The report was compiled over the course of three years from more than 150 countries and based on responses to international survey questions about people’s perceptions of their lives.
Six factors are used to evaluate happiness in these life evaluations: a country’s level of corruption and its level of financial resources, health, and social support are all reflected in its gross domestic product per capita. According to the report, they “play strong roles in supporting life evaluations.”
According to the report, governments may now be able to measure happiness to improve residents’ well-being and boost their happiness levels.
Happiest and unhappiest countries
According to the report, Finland, Denmark, Iceland, Israel, the Netherlands, Sweden, Norway, Switzerland, Luxembourg, and New Zealand are the happiest countries in the world.
The United States of America came in at No. 15. Canada (No. 13), the United Kingdom (No. 19), and Australia (No. 12) is also ideally situated for happiness.
Regarding Finland’s ranking, a contributing author, John Helliwell, stated, “Is it, are they doing things that we wish we’d seen before and we can start doing? Or is it something unique about their climate and history that makes them different? And fortunately, at least from my perspective, the answer is the former.”

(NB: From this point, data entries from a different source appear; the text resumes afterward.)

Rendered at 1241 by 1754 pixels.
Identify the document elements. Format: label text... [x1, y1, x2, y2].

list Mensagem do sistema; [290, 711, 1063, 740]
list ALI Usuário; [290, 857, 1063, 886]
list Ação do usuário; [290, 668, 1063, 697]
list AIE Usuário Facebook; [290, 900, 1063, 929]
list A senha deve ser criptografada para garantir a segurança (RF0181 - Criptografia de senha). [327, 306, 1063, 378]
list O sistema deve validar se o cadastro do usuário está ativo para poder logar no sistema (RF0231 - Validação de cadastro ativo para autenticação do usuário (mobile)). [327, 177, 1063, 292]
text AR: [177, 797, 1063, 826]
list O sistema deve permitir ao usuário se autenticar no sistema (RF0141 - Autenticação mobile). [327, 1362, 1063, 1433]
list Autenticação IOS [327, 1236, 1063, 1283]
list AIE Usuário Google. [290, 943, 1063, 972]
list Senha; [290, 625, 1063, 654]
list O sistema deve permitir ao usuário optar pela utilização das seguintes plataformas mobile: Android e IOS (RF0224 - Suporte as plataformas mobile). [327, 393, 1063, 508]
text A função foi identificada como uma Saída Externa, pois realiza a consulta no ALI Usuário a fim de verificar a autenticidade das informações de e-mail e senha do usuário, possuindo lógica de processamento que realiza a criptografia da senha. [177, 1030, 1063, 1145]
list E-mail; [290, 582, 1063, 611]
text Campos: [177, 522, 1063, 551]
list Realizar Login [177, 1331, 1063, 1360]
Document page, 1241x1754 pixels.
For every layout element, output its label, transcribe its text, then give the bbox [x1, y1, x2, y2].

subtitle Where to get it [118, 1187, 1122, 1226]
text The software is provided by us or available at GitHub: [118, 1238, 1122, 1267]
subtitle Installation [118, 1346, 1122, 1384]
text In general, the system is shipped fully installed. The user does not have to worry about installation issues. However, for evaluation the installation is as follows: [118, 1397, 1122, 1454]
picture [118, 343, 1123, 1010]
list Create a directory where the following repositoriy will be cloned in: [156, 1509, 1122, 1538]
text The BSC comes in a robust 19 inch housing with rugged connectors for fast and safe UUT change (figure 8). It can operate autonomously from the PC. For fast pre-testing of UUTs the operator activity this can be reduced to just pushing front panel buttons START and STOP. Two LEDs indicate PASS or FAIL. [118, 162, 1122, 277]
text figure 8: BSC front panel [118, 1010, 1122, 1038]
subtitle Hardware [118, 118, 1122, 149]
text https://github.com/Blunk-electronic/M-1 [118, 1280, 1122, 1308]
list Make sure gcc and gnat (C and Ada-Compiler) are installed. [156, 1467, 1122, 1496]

Iraq, Ghana, Pakistan, and Niger came in last place in the report, with Lebanon and Afghanistan coming in last place overall.
The report found that benevolence levels worldwide increased in 2020 and 2021.
“Benevolence to others, especially the helping of strangers, which went up dramatically in 2021, stayed high in 2022,” Helliwell stated.
“Positive social environments were far more prevalent than loneliness” and “that gains from increases in positive social connections exceed the well-being costs of additional loneliness, even during COVID-19” are the findings of the data collected in 2022.
Following the pandemic, social connections significantly increased. “Positive social connections and support in 2022 were twice as prevalent as loneliness in seven key countries spanning six global regions,” according to the report.
International Day of Happiness
According to the United Nations, March 20 is the International Day of Happiness.
According to the United Nations website, this day was established in 2013 by the General Assembly of the United Nations to celebrate the happiness and acknowledge its significance in current public policy goals.
“The need for a more inclusive, equitable, and balanced approach to economic growth that promotes sustainable development, poverty eradication, happiness, and the well-being of all peoples” was also acknowledged by the assembly.